Viz is short for VIsual, and it is an important part of Chromium’s overall architecture towards servitization, including Compositing, GL, Hit Testing, Media, VR/AR and many other functions.

VIz is also double-buffered, drawing Draw Quads in the background buffer and then executing swap commands to finally get them displayed on the screen. What is double buffering?

In the rendering process, if only a buffer is read and written, the screen will have to wait to read, while the GPU will have to wait to write, which will cause low performance.

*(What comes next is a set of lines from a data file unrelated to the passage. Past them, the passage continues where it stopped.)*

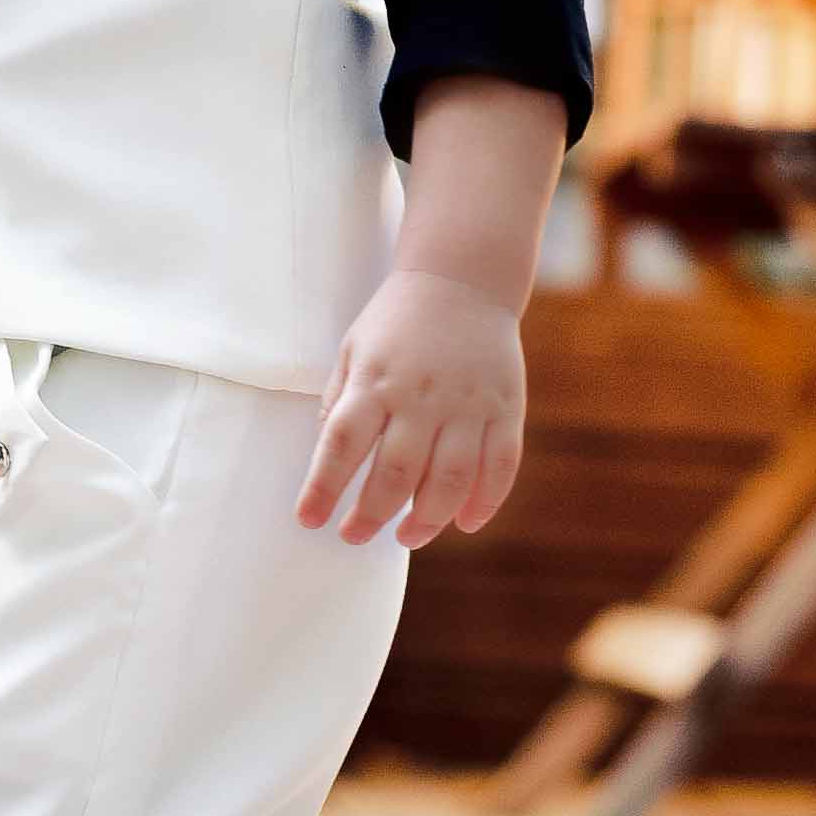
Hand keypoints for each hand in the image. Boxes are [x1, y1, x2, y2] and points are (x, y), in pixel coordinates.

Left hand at [295, 269, 525, 549]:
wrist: (462, 278)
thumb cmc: (396, 321)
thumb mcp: (353, 351)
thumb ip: (340, 404)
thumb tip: (330, 463)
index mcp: (375, 380)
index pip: (342, 444)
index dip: (323, 488)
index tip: (309, 520)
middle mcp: (421, 395)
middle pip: (395, 473)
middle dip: (371, 516)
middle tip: (354, 536)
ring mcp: (468, 403)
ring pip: (451, 479)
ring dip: (428, 519)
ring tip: (407, 537)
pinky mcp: (505, 407)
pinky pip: (500, 465)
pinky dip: (485, 502)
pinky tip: (465, 522)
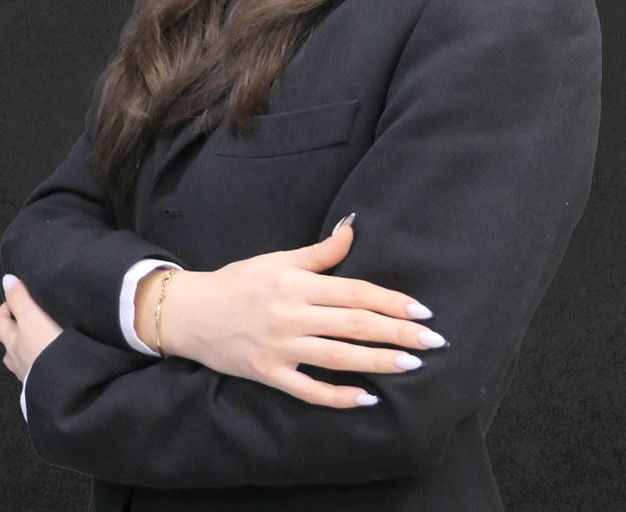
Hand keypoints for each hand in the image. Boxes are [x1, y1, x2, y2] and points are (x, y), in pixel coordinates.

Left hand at [0, 276, 62, 382]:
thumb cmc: (47, 347)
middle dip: (17, 332)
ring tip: (48, 341)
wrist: (65, 385)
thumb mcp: (33, 317)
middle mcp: (16, 361)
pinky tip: (57, 361)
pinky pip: (39, 372)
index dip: (5, 310)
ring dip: (31, 350)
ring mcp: (29, 376)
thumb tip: (6, 280)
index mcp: (11, 343)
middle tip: (36, 319)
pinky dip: (44, 365)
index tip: (20, 300)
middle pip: (8, 344)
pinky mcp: (44, 386)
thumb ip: (20, 298)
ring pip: (23, 360)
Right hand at [142, 218, 446, 408]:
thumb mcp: (278, 259)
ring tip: (411, 365)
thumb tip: (352, 227)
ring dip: (378, 361)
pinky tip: (367, 398)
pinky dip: (338, 397)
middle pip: (354, 324)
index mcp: (296, 282)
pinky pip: (309, 390)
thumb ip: (319, 253)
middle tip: (432, 341)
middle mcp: (292, 314)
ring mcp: (281, 347)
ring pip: (338, 356)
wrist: (192, 313)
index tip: (422, 310)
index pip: (354, 292)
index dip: (390, 301)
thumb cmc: (239, 282)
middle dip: (397, 332)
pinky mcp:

A natural idea is to separate reading and writing into:

  • Front Buffer: The screen reads frame data from the Front Buffer for output display.
  • Back Buffer: The GPU writes frame data to the Back Buffer.

The two buffer will not direct data copy (performance), but in the background buffer write complete, front desk buffer read complete, direct exchange of pointer, front desk becomes the background, the background at the front desk, so what time exchange, if the background buffer is ready to, the screen has not been processed at the front desk buffer, so there will be a problem, Obviously at this point you need to wait for screen processing to complete. After the screen is scanned, the device needs to go back to the first line to refresh. There is a Vertical Blank Interval during this period, which is the time for interaction. This operation is also known as VSync.

At this point, the rendering process is complete, and the front-end code becomes pixels that the user can interact with.